Oikos Super Bowl ad, featuring actor John Stamos (right).

Watching this year’s batch of Super Bowl ads, it’s hard not to be struck by the fundamental difference between the “old” and “new” ways of marketing to consumers.

If you think about it, the Super Bowl experience is unique in that tens of millions of people around the nation watched exactly the same ads, in exactly the same sequence, at exactly the same time, as part of a collectively shared experience. How often does that happen in our little Filter Bubble on the Internet?

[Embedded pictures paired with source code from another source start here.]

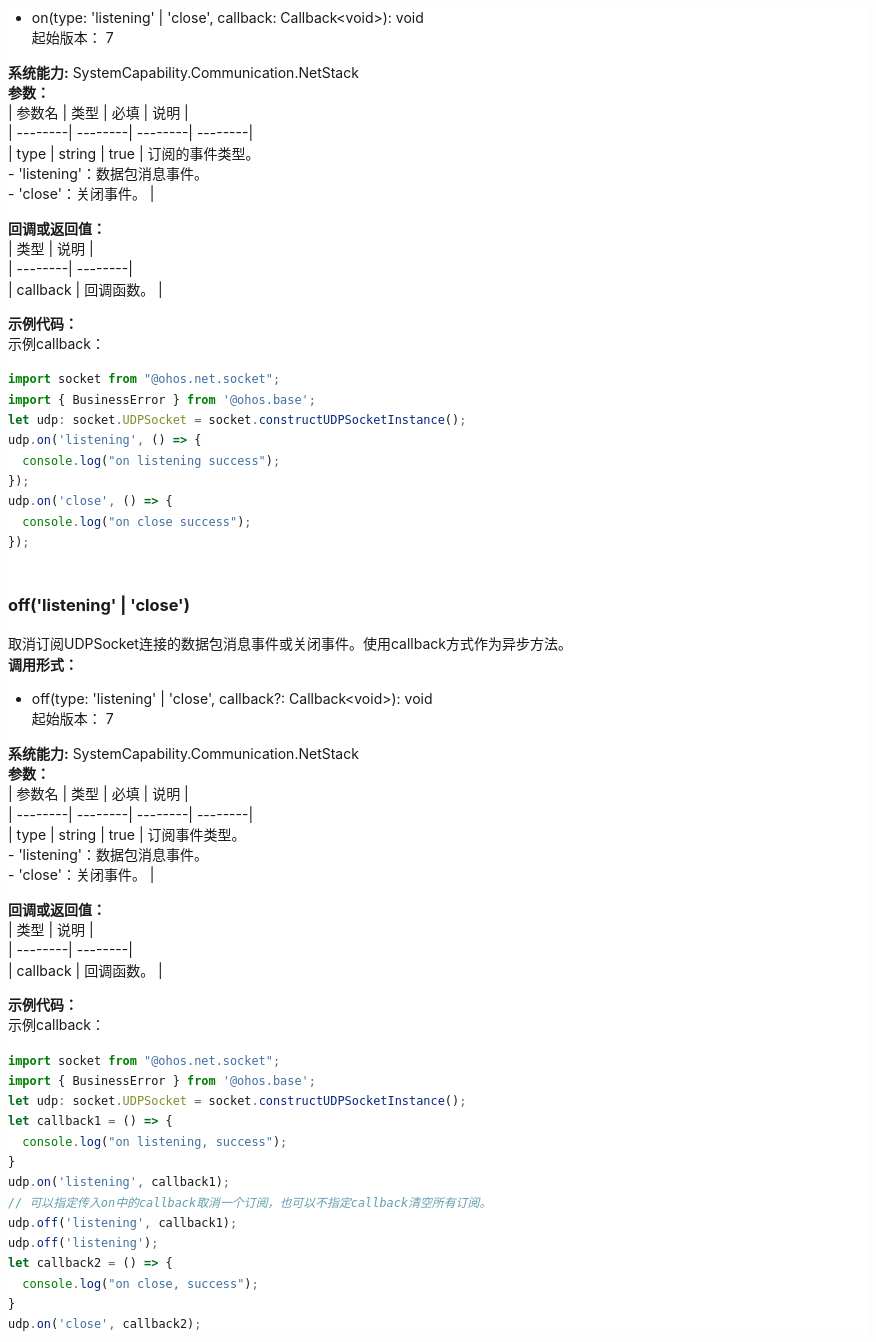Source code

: - on(type: 'listening' | 'close', callback: Callback\<void>): void    
起始版本： 7  
  
 **系统能力:**  SystemCapability.Communication.NetStack    
 **参数：**     
| 参数名 | 类型 | 必填 | 说明 |  
| --------| --------| --------| --------|  
| type | string | true | 订阅的事件类型。<br />- 'listening'：数据包消息事件。<br />- 'close'：关闭事件。 |  
    
 **回调或返回值：**     
| 类型 | 说明 |  
| --------| --------|  
| callback | 回调函数。 |  
    
 **示例代码：**   
示例callback：  
```js    
import socket from "@ohos.net.socket";  
import { BusinessError } from '@ohos.base';  
let udp: socket.UDPSocket = socket.constructUDPSocketInstance();  
udp.on('listening', () => {  
  console.log("on listening success");  
});  
udp.on('close', () => {  
  console.log("on close success");  
});  
    
```    
  
    
### off('listening' | 'close')    
取消订阅UDPSocket连接的数据包消息事件或关闭事件。使用callback方式作为异步方法。  
 **调用形式：**     
    
- off(type: 'listening' | 'close', callback?: Callback\<void>): void    
起始版本： 7  
  
 **系统能力:**  SystemCapability.Communication.NetStack    
 **参数：**     
| 参数名 | 类型 | 必填 | 说明 |  
| --------| --------| --------| --------|  
| type | string | true | 订阅事件类型。<br />- 'listening'：数据包消息事件。<br />- 'close'：关闭事件。 |  
    
 **回调或返回值：**     
| 类型 | 说明 |  
| --------| --------|  
| callback | 回调函数。 |  
    
 **示例代码：**   
示例callback：  
```js    
import socket from "@ohos.net.socket";  
import { BusinessError } from '@ohos.base';  
let udp: socket.UDPSocket = socket.constructUDPSocketInstance();  
let callback1 = () => {  
  console.log("on listening, success");  
}  
udp.on('listening', callback1);  
// 可以指定传入on中的callback取消一个订阅，也可以不指定callback清空所有订阅。  
udp.off('listening', callback1);  
udp.off('listening');  
let callback2 = () => {  
  console.log("on close, success");  
}  
udp.on('close', callback2);  
```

The old way of marketing to consumers is saturating them with 30-second TV spots in prime time for products that everyone buys from cars to potato chips and beer. The new way of marketing — made possible by Silicon Valley innovators like Facebook and Google — is about delivering a highly-contextual experience that mines information provided by your browsing habits and social graph to deliver the right ad at the right time. Coca-Cola, which heavily promoted its CokePolarBowl.com ahead of the big game, came closest to this type of experience by having polar bears that were rooting for the Giants and Patriots respond to the overall context of the game.

In the past, marketers attempted to capture the attention of the viewer for 30 seconds at a time, using a carefully controlled message. As the scientist from the Huluboratory would probably put it, marketers had an “evil plot to destroy the world” by turning our minds into mush. Now, marketers are increasingly aware that fans and consumers have the content creation tools at their disposal to change, improve and amplify any message. The Doritos ad, crowdsourced from loyal fans, is a celebration of this new approach that embraces online participation in creating the message.

Like it or not, the multi-screen experience, in which TV viewers simultaneously share their opinions online via Twitter and Facebook, is now the norm, not the exception. Two moments during this year’s Super Bowl — the epic ending of the game and Madonna’s halftime performance — were two of the most heavily-tweeted moments in the history of the Internet. Advertising that plays into this multi-screen reality by adding hashtags (Audi’s #solongvampires) or QR codes (used by GoDaddy) guarantees that ads will be distributed beyond TV and across any and all available platforms.

More than ever, marketers need to get their ads to “go viral.” If you were paying $3.5 million for a 30-second chance to reach America, wouldn’t you want a little bit more than 30 seconds if you could get it? This is harder than it sounds, of course, given the fickle tastes of fans.

There are soem go-to’s when it comes to achieving viral status — talking animals (dogs, bears, horses), cartoon-like violence (the woman head-butting John Stamos for yogurt), and, of course, as many celebrities as possible (Jay Leno, Clint Eastwood). The viral meme has become the basic building block of shared Internet culture.

This year, for the first time ever, most of the highly-anticipated Super Bowl ads were released online ahead of the game in order to maximize the chances of an ad going viral. Honda’s “Ferris Bueller” ad and VW’s Star Wars-inspired “The Dog Strikes Back” ad racked up millions of views before the spots even viewed during the game. Capturing this “buzz” ahead of an event is now paramount, given the risk that viewers may not actually see your 30-second spot when they’re hanging out with friends on Facebook during commercial breaks.

Advertisers are shifting more dollars than ever before into digital and mobile. As we think about the appropriate valuation for Internet companies such as Facebook, Google and Twitter — all of which are increasingly reliant on advertising dollars for their future success — one question to ask might be: How are they going about capturing a greater share of the advertising dollars of all the automotive makers and entertainment brands that plunked down $3.5 million for a 30-second chance at becoming the topic of today’s Super Bowl water cooler chats?